任天堂・古川俊太郎社長が日刊工業新聞の取材に応じ、2018年の年末商戦の手応えや今後の展望について語っています。

年末商戦向けソフトは特に『スマスペ』が好調

2018年の年末商戦期に任天堂は、10〜12月に『スーパー マリオパーティ』『ポケットモンスター Let’s Go! ピカチュウ・Let’s Go! イーブイ』『大乱闘スマッシュブラザーズ SPECIAL』の計4本のNintendo Switchソフトを発売。

古川社長は「それぞれ順調に販売が伸びている」とした上で、特に『大乱闘スマッシュブラザーズ SPECIAL』に勢いがあると強調。発売初週で世界500万本を突破し、Switchソフトとしてだけでなく、任天堂が発売した据置型ゲーム機向けソフトの中でも歴代1位のペースで売れているとコメント。

ソフトと合わせて、Switch本体の販売ペースも11月中旬以降(つまり『ポケモン ピカブイ』発売のタイミング)から勢いが出ていると明かしています。

『ポケモン ピカブイ』発売時にはソフト同梱本体セットに加えて、『スマスペ』同梱本体セットもソフトに先駆けて先行発売。年末商戦色が強まり盛り上がりました。

スマホ事業を収益の柱の1つに

スマートデバイス事業に関しては、ゲーム専用機ビジネスよりも多くの国・地域で展開できる点に言及。Nintendo Switchは現在約60か国で販売されていますが、iOS/Android向けゲームアプリ『スーパーマリオ ラン』は約150か国近くで配信。より多くの国で普及するスマートデバイスを活用して任天堂のキャラクターを世界へ発信し、スマホ向け事業を収益の柱の一つにしたいと述べ、引き続きスマホ向けにも力を入れていくとの考えを改めて述べています。さらなる企業との協業・提携については、「“良いお話”があれば検討する」とのこと。

人材の確保は以前よりも積極的に

ゲーム専用機やスマートデバイスなどゲームを遊べる端末やゲーム形態が多様化しています。開発人材の確保は世界レベルでの競争となっていますが、人材をどう確保していくのかについては「長期的な視野で考えている。競争力の源泉は、社内の人材の総合力」だと古川社長はコメント。“独創的”で、時代に合わせて柔軟に変化できる人材を求めているとして、インターンシップや採用広報など、以前よりも積極的に進めていくとしています。

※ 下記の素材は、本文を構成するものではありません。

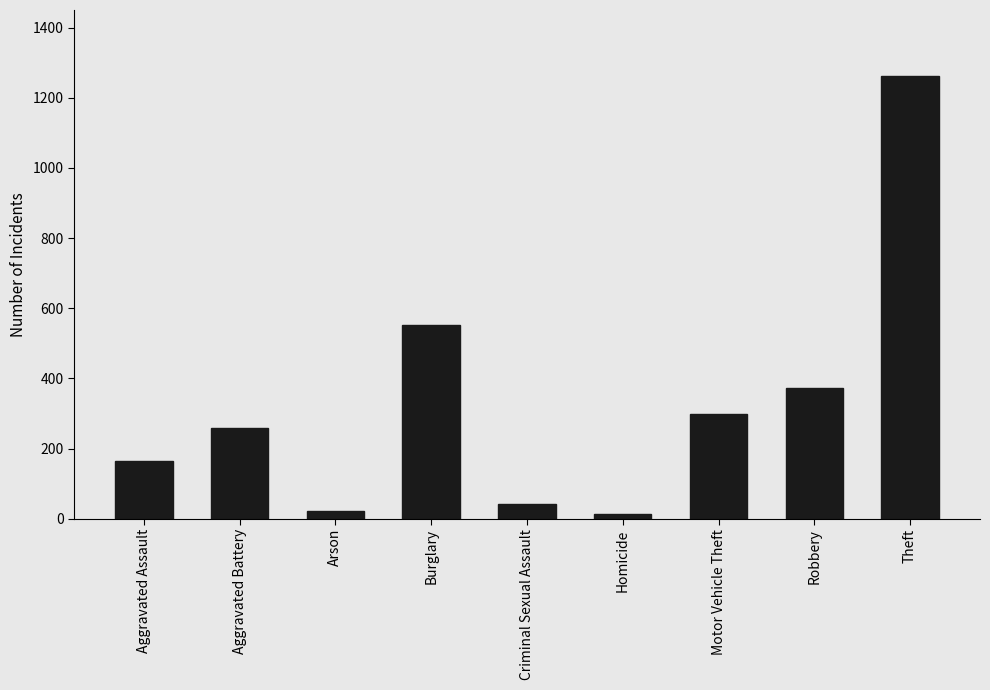

How many distinct data groups are displayed?

1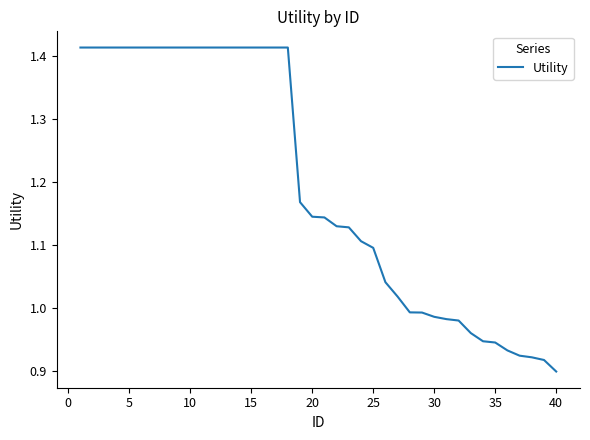

What is the difference between the second highest and minimum values?

0.5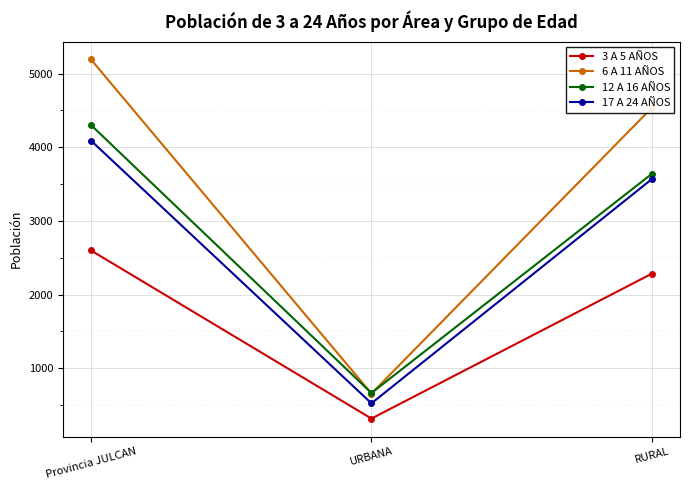

Is the value of 12 A 16 AÑOS at RURAL greater than the value of 6 A 11 AÑOS at Provincia JULCAN?

No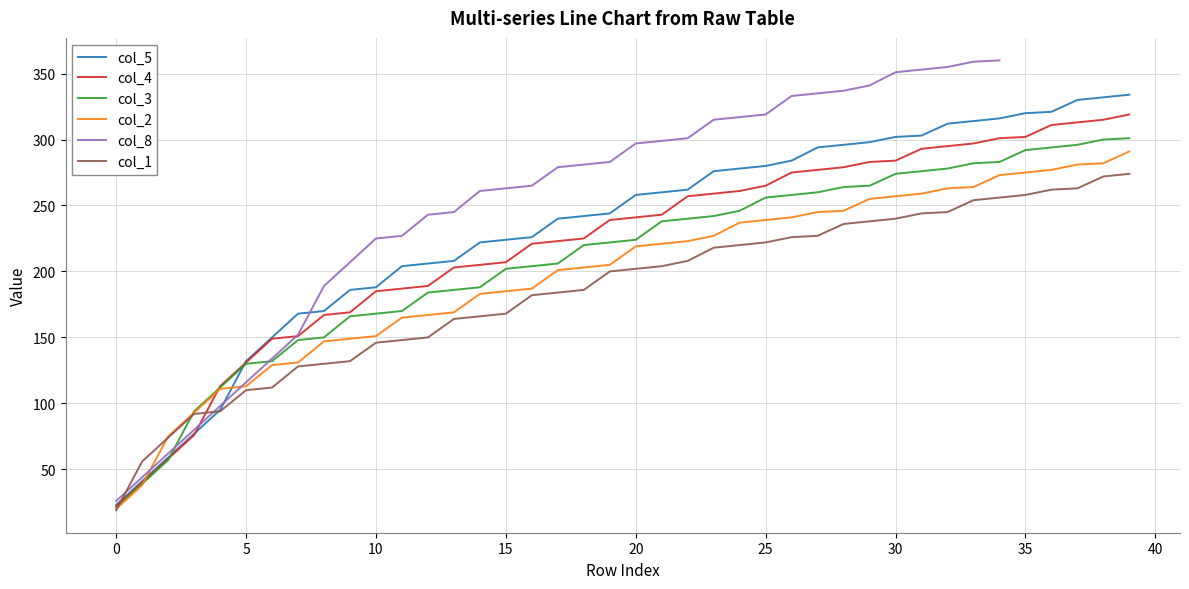

What value does the col_3 series have at 33?

282.0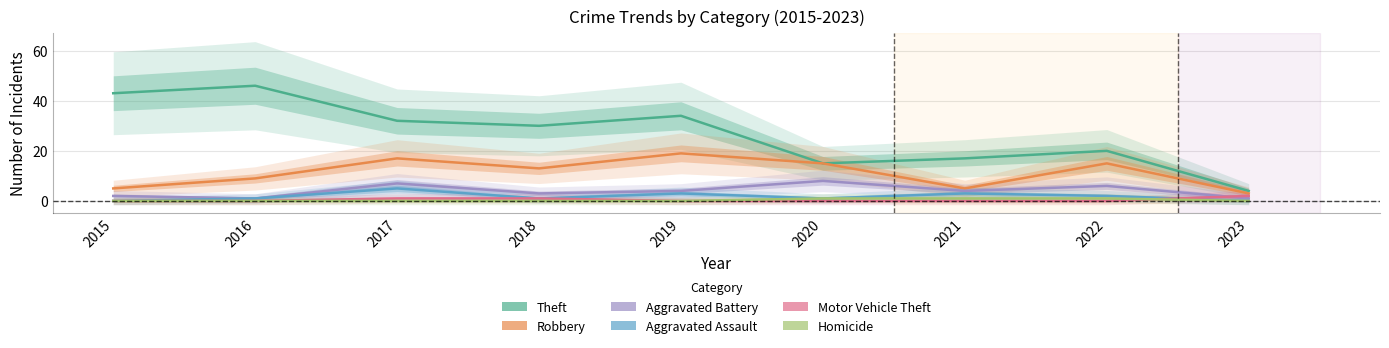

Is it true that Homicide equals 0 at 2019?

False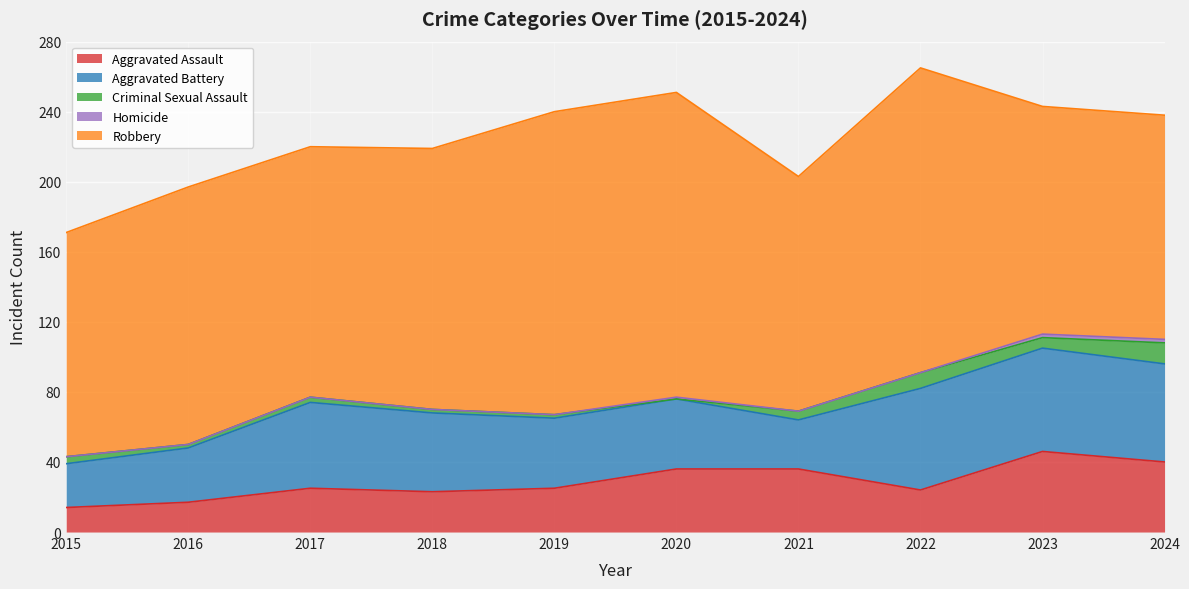

The Aggravated Battery series shows 40 at 2020. True or false?

True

任天堂は自社開発の内製ソフトだけでなく、セカンドパーティ(自社開発により近い、外部デベロッパー。資本関係がある場合も)の手を借りることも多いパブリッシャーですが、Nintendo Switch では発売年の2017年に『ゼルダの伝説 ブレス オブ ザ ワイルド』『スプラトゥーン2』『ARMS』『スーパーマリオオデッセイ』など自社開発の目玉ソフトを集中的にリリース。その反動が出たのか、2018年は年末まで大型タイトルの登場を待つこととなりました。ポケモンとスマブラで狙い通り売上を伸ばしたのは流石ですけれど。

任天堂ハードが躓くのは、任天堂ソフトがうまくまわらないとき。発売スケジュールに谷間を作らないようにするためには京都・東京制作部だけではまかないきれない部分もあるので、最近存在感が薄れている特に海外の開発部署やセカンドパーティ陣の動向、あるいはソフト安定供給のための社内開発力強化をどう進めていくのか気になるところです。